Junk-Yard Threat For Space Near Earth

Press, Volume CV, Issue 31003, 8 March 1966, Page 11

Junk-Yard Threat For Space Near Earth

Space near the earth is in danger of becoming a junk-yard. At this moment there are nearly 1000 separately-identified objects in orbit. Most are useless pieces of debris. In addition there are thousands of smaller fragments too small to be registered on the sensitive radar networks operated for space surveillance by both the United States and Russia.

All of these bits and pieces are orbiting around the earth like bees swarming around a honey pot.

Although the earth is large and is surrounded by plenty of empty space, the likelihood of a collision between two satellite objects travelling in different directions is steadily increasing. As the number of objects in orbit is doubled the chance of a collision is roughly quadrupled. This is something that must be remembered in the planning of manned spaceflight operations in the future. A collision between a manned space vehicle and even a tiny piece of space debris could be disastrous. The impact of an object colliding in earth orbit produces an explosive force roughly equal to that of the same quantity of dynamite. Not only would the airtight spacecraft be punctured but the pyrotechnics on board, such as retro rockets for return to earth, might be ignited. Any crew members surviving the decompression could find themselves marooned in space unless help was at hand.

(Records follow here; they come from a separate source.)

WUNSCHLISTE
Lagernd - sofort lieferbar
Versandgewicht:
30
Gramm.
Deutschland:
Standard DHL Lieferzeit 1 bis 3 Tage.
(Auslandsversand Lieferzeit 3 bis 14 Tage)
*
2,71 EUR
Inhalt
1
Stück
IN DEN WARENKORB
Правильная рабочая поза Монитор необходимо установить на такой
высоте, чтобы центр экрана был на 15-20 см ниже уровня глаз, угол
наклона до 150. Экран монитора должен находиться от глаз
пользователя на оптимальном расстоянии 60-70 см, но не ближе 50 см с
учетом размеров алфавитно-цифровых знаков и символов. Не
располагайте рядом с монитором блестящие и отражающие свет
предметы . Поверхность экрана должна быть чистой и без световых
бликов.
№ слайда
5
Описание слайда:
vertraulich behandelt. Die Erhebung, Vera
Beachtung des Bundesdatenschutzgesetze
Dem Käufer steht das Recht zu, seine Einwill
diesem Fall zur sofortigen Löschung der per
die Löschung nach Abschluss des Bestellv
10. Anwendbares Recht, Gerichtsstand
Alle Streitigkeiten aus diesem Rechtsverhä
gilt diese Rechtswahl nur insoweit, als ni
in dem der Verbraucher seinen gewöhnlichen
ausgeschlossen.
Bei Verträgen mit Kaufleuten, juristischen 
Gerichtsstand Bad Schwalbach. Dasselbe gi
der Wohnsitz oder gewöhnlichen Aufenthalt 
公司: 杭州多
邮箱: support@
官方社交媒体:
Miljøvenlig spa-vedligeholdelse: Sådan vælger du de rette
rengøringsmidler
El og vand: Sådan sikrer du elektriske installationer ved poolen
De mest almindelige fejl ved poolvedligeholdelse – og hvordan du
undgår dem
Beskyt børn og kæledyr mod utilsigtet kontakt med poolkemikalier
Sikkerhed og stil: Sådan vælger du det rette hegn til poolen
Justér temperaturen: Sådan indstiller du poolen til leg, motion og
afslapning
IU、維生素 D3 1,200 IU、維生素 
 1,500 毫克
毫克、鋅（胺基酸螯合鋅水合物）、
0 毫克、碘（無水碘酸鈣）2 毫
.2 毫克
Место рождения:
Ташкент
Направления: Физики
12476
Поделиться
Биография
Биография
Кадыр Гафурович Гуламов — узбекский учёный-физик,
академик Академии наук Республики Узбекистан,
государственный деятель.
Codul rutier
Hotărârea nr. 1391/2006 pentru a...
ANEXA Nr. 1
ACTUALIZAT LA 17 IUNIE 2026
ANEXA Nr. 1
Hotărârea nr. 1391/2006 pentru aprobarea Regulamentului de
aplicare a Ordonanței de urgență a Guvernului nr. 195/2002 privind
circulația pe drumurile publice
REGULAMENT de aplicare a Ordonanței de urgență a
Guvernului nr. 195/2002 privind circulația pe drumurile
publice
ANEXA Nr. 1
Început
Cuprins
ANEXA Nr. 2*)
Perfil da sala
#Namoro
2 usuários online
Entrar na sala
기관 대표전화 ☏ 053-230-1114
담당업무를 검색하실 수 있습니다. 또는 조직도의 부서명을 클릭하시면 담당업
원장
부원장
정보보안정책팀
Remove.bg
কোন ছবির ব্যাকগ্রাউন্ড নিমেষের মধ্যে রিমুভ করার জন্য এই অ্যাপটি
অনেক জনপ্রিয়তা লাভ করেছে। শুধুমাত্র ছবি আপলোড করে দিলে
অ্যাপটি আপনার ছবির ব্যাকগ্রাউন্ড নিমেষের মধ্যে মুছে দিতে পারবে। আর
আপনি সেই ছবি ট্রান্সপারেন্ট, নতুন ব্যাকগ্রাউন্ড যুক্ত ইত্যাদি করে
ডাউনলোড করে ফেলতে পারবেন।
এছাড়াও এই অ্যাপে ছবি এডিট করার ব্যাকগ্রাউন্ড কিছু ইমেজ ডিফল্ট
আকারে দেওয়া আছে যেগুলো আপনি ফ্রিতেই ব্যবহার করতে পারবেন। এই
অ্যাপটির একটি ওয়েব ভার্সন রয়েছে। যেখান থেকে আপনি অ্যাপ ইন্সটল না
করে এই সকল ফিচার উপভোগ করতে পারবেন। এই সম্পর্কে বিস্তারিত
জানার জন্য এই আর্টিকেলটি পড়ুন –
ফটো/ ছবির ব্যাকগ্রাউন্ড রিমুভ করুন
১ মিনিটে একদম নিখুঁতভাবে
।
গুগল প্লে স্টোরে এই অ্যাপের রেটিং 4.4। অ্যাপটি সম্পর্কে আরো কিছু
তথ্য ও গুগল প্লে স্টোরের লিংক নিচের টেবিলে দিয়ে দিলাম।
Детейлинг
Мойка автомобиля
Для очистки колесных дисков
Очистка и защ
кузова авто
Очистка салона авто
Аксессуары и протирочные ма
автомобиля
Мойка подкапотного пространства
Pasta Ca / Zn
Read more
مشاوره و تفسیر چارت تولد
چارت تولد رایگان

The chances of such a catastrophe are not very great for the Gemini flights which orbit at altitudes below 200 miles. Other objects orbiting at these heights have lifetimes measured in weeks or months at the most, hence their numbers remain small. Future manned space stations, on the other hand, need to be in more permanent orbits and must therefore remain above 200 miles altitude. However, the orbiting lifetime of debris is also higher at higher altitudes, so there is an altitude where the chance of a collision is greatest before the number of objects thin out as the distance from the earth increases. This height is probably close to 400 miles. Estimates of the collision probability for a manned space station vary widely, and at first sight seem too small to worry about, but several American aerospace firms have already been giving thought to.the problem. One proposal describes a spacecraft for conveying a disposal team to rendezvous with an unwanted satellite object and fasten portable retro-rockets to it. The rocket’s thrust modifies the satellite orbit to make it plunge into the earth’s atmosphere where is is destroyed. The cost of such spaceclearing operations would be comparable with the cost of placing the objects in orbit in the first place. It would be justified only when the potential danger is very high. However, some future satellites may be equipped with such retro-rockets to clear them out of the way when their useful life is ended. Demolition charges are no good for clearing the clutter i.i space. Unless the explosion could be relied upon to vaporise the object completely, the result would be a shower of small fragments and an increased hazard. This

has already happened unintentionally on three separate occasions. The first occurred in 1961 when the final stage of the rocket which boosted Transit 4A (one of America’s prototype navigational satellites) and the solar research satellite, Injun 3. into orbit mysteriously exploded. Fortunately the two satellites had been released before the explosion, which completely shattered the rocket casing. Nearly 206 separate fragments are being regularly tracked and there must be many more pieces too small to be detected. The fact that United States space surveillance radar systems can detect so many fragments of a five-foot rocket at altitudes of more than 500 miles gives some idea of the extreme sensitivity of these radars. The Russians had the next accident early last year when they placed Cosmos 61, 62 and 63 in orbit with a single launch vehicle. Again it appears that the final rocket stage exploded after payload separation and at least 131 fragments have been catalogued. The latest mishap occurred last October when a U.S.A.F. Titan lIIC broke up in orbit and contributed another 111 fragments to the growing list of debris.

All of these pieces of debris will remain in space for centuries because there is no easy way of sweeping them up. The only way of minimising the hazard they present to manned space flights would appear to be in the use of computers. It is not beyond the capabilities of modern computers to calculate for manned vehicles safe orbits which dodge the larger fragments of space debris. But the pieces that are just below the limit of detection will always be a problem. They are too small and too numerous to follow but large enough to do serious harm to a spacecraft. The extremely small specks of debris do little damage and in addition they do not remain long in orbit. The two sets of needles sent into oirbit by the U.S. fall into this category. They are so small that the force of the solar wind—the stream of particles blown out from the sun—pushes them into more elongated orbits which, after a few years, dip into the earth’s atmosphere, causing the needles to bum away. If the larger pieces of space debris met their end as rapidly there would be no problem but the force exerted by the solar wind is so small that a half-ounce fragment in a 400-mile circular orbit can stay aloft for centuries.